The FreeBuds are one of the few ‘open’ style buds to attempt ANC. Here, it doesn’t block out all sound, but I found it did take the edge off outside noise and make them great buds for phone calls. Audio quality for music is decent, but not as good or as immersive as most of the other buds.
Each pair of buds has a manufacturer-estimated battery life, with additional full charges from the carrying case in each instance. It’s not worth me listing all the individual claims because I found I never ran out of juice when testing any of them, though I don’t tend to sit with headphones in and playing for more than an hour or so at a time.
If you plug in any of these buds in their case to charge once a week, you’ll last several days between charges in my experience.

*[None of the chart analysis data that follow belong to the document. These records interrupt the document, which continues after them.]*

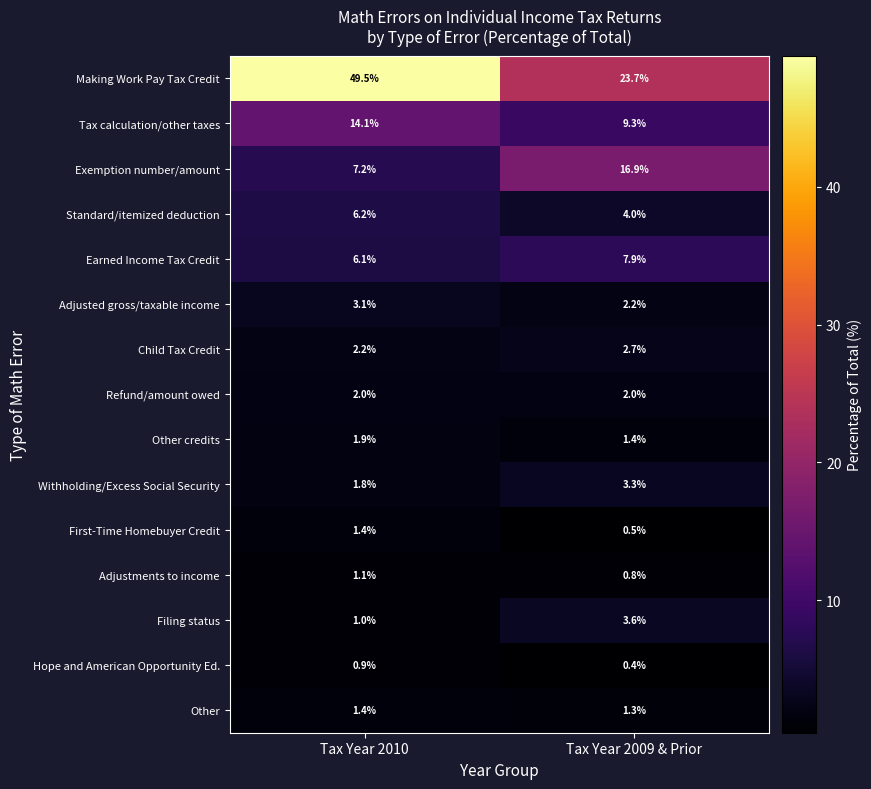

What is the total value across all series at Tax Year 2009 & Prior?

80.0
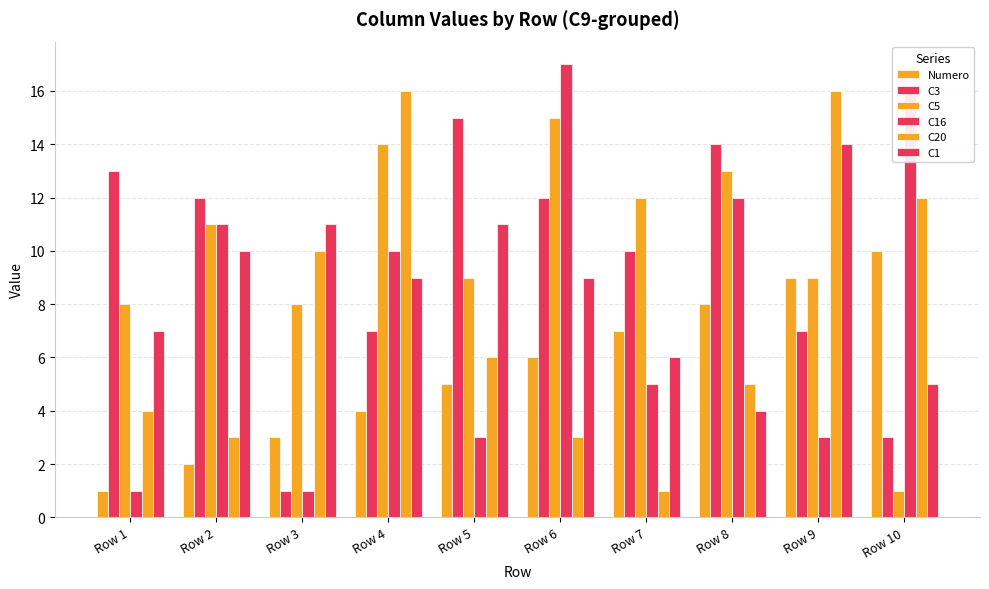

Reading left to right, extract all data points from this chart.

Numero: Row 1=1	Row 2=2	Row 3=3	Row 4=4	Row 5=5	Row 6=6	Row 7=7	Row 8=8	Row 9=9	Row 10=10
C3: Row 1=13	Row 2=12	Row 3=1	Row 4=7	Row 5=15	Row 6=12	Row 7=10	Row 8=14	Row 9=7	Row 10=3
C5: Row 1=8	Row 2=11	Row 3=8	Row 4=14	Row 5=9	Row 6=15	Row 7=12	Row 8=13	Row 9=9	Row 10=1
C16: Row 1=1	Row 2=11	Row 3=1	Row 4=10	Row 5=3	Row 6=17	Row 7=5	Row 8=12	Row 9=3	Row 10=16
C20: Row 1=4	Row 2=3	Row 3=10	Row 4=16	Row 5=6	Row 6=3	Row 7=1	Row 8=5	Row 9=16	Row 10=12
C1: Row 1=7	Row 2=10	Row 3=11	Row 4=9	Row 5=11	Row 6=9	Row 7=6	Row 8=4	Row 9=14	Row 10=5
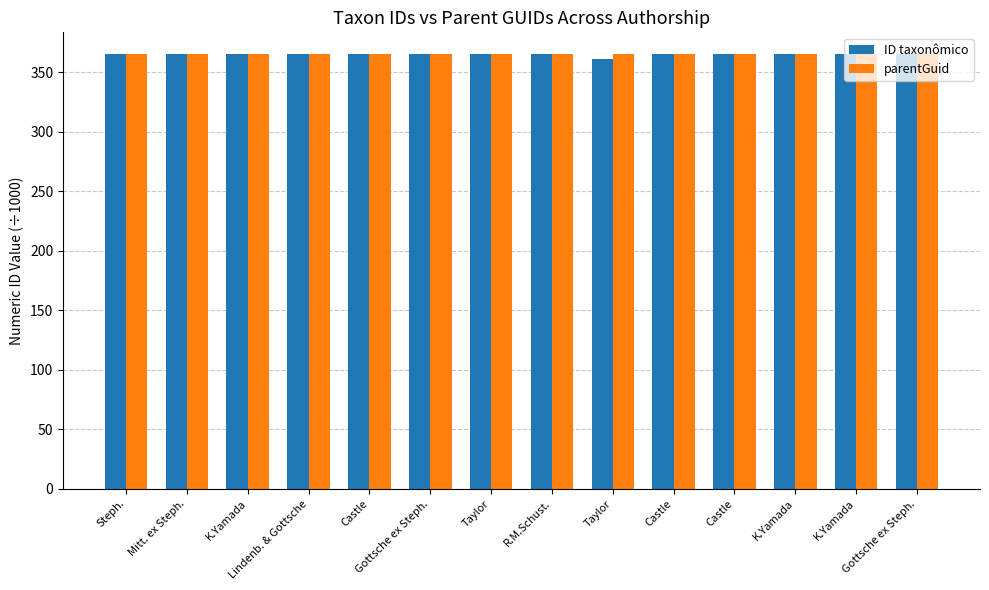

Reading left to right, what are all the values shown in this chart?

ID taxonômico: 365.3	365.3	365.3	365.3	365.3	365.3	365.3	365.3	361.4	365.3	365.3	365.2	365.3	365.3
parentGuid: 365.2	365.2	365.2	365.2	365.2	365.2	365.2	365.2	365.2	365.2	365.2	365.2	365.2	365.2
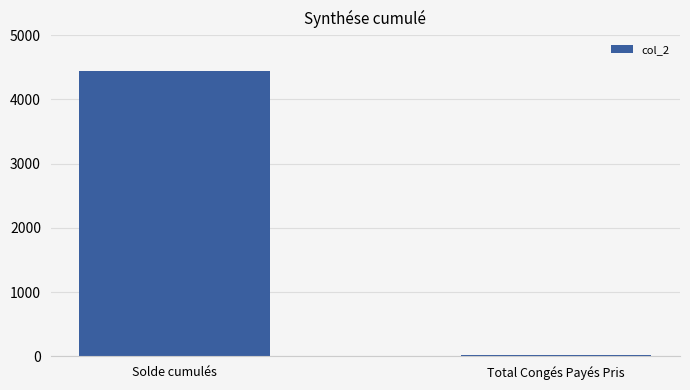

Between Solde cumulés and Total Congés Payés Pris, which is larger?

Solde cumulés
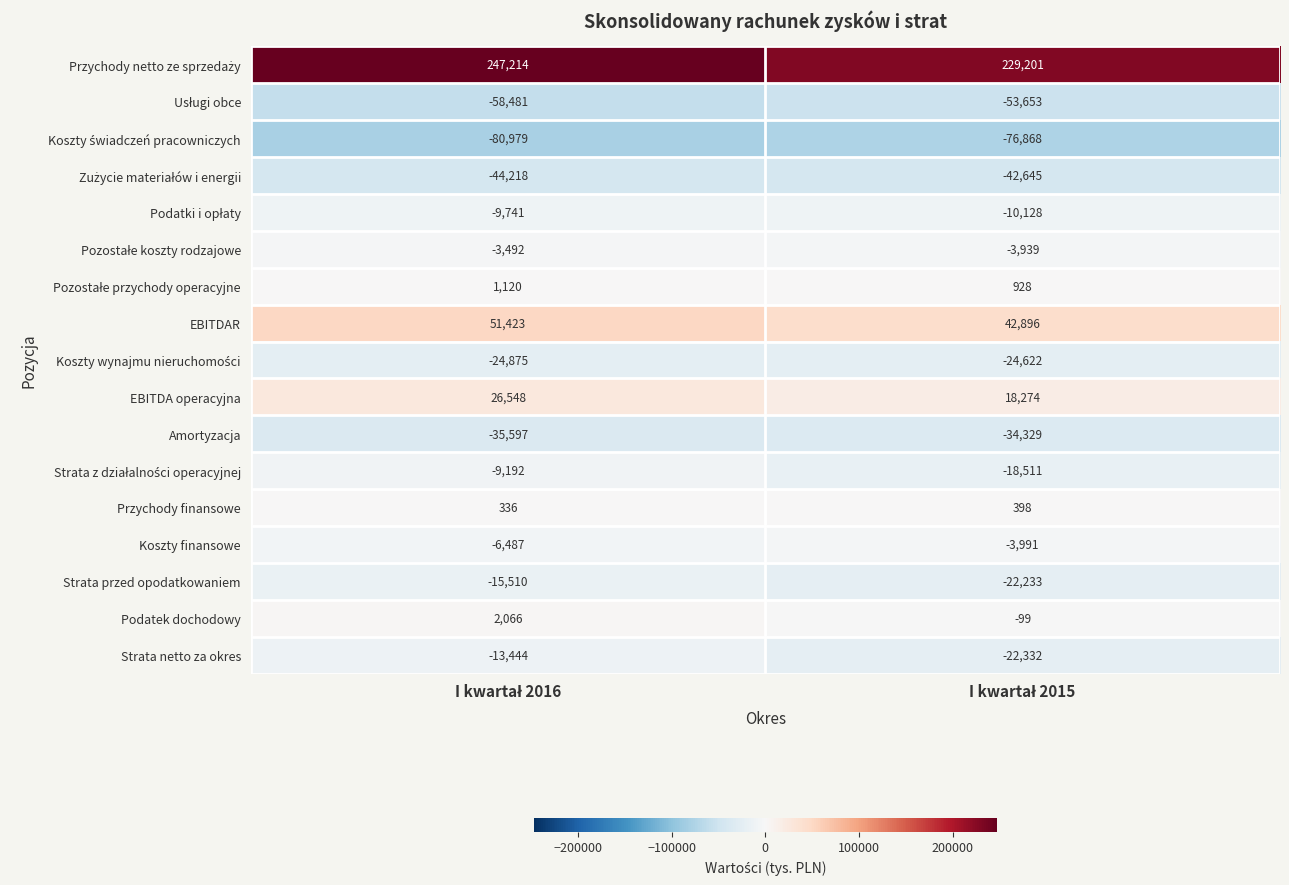

What is the difference between the maximum and minimum values in the Koszty finansowe series?

2496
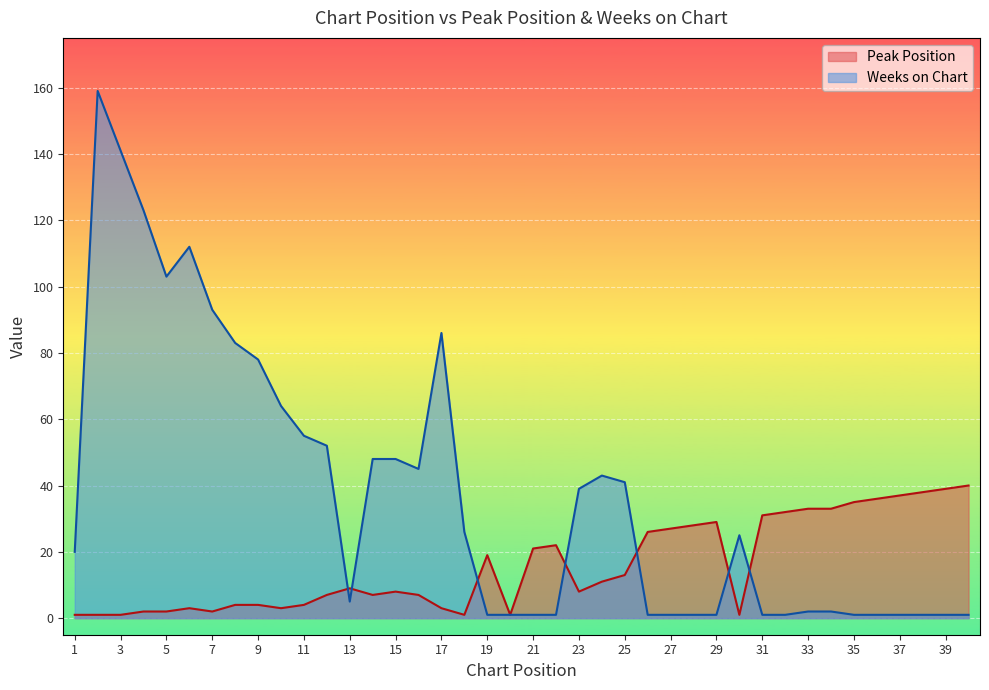

What is the sum of all Peak Position values?

629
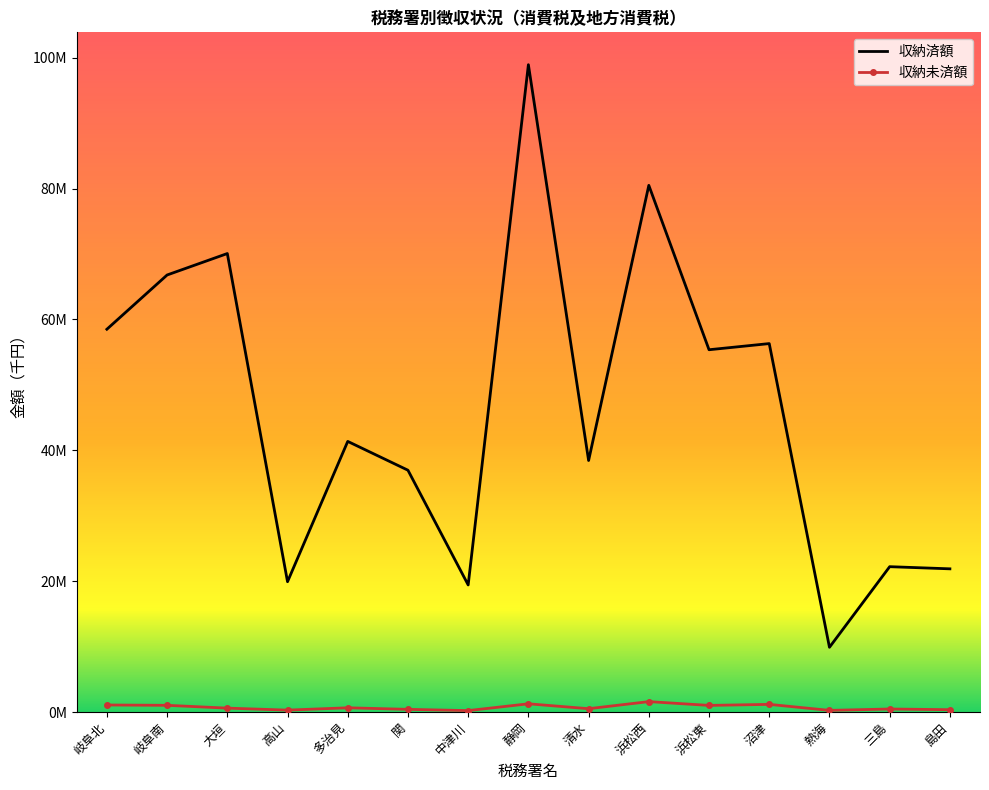

What are all the series names shown in the legend?

収納済額, 収納未済額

The AirPods Pro, Galaxy Buds Pro, Sony WF-1000XM4, Oppo Enco X, and Bose QuietComfort all have wireless charging cases for added convenience.
Overall, I gravitate to the AirPods Pro because of the ease of use with Apple gadgets and the fact that of all the buds I tested, they are the most comfortable. They also work perfectly well with an Android phone or a Windows PC, like all the products here.
But the best all-rounder is the Bose QuietComfort Earbuds with superb sound, fit, and the best ANC. I also recommend the older, cheaper Sony buds given my personal fit issues with the newer headset.
The Bose or the Powerbeats Pro are best if you have trouble with in-ear fit, as they are the only two pairs that have wing tips or hooks to better find a secure fit.
If you’ve read this far and you’re still not sure, I’d suggest you’re better off with over-ear headphones.